Causal Layering via Conditional Entropy

Feigenbaum, Itai, Arpit, Devansh, Wang, Huan, Heinecke, Shelby, Niebles, Juan Carlos, Yao, Weiran, Xiong, Caiming, Savarese, Silvio

arXiv.org Artificial Intelligence 

One important task in causal discovery is the recovery of a topological ordering of the underlying graph, which in the context of causality is an ordering of the nodes which places causes before effects. Other than the importance of such ordering in its own right, it is also highly useful for discovering the full graph [Teyssier and Koller, 2005]. A topological ordering which doesn't unnecessarily break all ties is called a layering [Tamassia, 2013]. Given a graph, repeated removal of sources or sinks yields a layering: we denote these algorithms as repeated-SOUrceRemoval (SOUR) and repeatedSInkRemoval (SIR), both are simple and probably known variants of Kahn's Algorithm [Kahn, 1962]. Of course, in causal discovery, we are not given the graph, so implementing SOUR/SIR is not straightforward.
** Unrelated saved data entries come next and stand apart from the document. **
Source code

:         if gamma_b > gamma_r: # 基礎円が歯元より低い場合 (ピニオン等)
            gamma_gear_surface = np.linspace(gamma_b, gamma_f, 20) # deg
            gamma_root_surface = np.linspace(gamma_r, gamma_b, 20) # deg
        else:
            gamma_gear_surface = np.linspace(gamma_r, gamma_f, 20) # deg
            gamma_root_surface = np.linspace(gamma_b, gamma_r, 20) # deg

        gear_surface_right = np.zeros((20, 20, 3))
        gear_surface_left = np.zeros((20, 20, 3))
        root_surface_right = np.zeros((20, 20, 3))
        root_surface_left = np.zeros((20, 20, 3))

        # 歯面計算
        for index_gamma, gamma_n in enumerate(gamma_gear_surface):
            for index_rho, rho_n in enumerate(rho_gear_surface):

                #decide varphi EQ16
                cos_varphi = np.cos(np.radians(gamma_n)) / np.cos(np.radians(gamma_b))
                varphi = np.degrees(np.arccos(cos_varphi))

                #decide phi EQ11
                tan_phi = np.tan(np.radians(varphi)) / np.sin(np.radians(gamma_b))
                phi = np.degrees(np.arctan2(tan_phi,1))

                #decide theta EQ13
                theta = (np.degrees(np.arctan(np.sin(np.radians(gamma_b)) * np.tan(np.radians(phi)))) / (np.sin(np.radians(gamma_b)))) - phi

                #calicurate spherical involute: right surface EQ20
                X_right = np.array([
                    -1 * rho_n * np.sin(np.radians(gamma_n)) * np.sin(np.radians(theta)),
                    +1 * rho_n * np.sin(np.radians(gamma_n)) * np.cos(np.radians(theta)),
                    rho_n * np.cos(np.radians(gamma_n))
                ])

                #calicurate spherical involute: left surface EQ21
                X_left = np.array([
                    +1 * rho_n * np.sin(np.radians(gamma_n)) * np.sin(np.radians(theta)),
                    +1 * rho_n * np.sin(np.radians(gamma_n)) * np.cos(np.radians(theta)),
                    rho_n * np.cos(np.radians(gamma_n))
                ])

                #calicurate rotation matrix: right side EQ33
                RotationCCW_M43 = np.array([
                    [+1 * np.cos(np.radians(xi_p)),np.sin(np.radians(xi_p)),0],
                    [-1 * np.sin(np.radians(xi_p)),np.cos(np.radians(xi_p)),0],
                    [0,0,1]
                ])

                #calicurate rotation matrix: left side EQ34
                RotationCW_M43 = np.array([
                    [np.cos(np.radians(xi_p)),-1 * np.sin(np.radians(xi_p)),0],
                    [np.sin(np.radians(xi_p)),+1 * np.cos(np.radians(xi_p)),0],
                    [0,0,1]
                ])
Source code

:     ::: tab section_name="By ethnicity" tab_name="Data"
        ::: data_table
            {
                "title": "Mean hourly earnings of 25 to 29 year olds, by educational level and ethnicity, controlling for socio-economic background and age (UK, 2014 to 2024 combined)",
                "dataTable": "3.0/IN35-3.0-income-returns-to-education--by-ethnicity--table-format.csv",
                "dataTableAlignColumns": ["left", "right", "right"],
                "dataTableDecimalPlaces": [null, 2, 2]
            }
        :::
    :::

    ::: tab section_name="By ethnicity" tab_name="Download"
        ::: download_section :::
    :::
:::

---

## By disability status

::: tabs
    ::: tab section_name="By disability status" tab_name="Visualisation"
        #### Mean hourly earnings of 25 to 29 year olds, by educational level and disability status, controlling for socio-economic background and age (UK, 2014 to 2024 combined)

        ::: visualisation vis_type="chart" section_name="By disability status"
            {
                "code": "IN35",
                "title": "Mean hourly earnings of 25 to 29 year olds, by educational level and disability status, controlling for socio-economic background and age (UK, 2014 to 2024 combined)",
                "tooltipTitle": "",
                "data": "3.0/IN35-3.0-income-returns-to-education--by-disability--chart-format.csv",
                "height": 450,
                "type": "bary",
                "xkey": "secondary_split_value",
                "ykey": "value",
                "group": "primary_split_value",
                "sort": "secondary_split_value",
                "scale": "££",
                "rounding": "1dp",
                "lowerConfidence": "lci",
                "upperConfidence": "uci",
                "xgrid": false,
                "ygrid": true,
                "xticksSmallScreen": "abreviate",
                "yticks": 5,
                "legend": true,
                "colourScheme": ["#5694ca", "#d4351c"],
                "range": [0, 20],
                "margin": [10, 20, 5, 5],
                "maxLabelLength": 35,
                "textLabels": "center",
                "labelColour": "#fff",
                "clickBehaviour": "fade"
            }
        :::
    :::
In this paper, we propose a new method for causal discovery of layerings of discrete random variables, which implements SOUR/SIR without direct access to the graph, but with access to a conditional entropy oracle for the data instead. We show that, under some assumptions, we can separate sources from non-sources and sinks from non-sinks by comparing their conditional entropy (with appropriate conditioning) to their unconditional noise entropy. Specifically, when repeatedly removing sources and conditioning on all removed variables, we show that the conditional entropy of new sources equals the conditional entropy of their noise, while the conditional entropy of non-sources is larger than the entropy of their noise.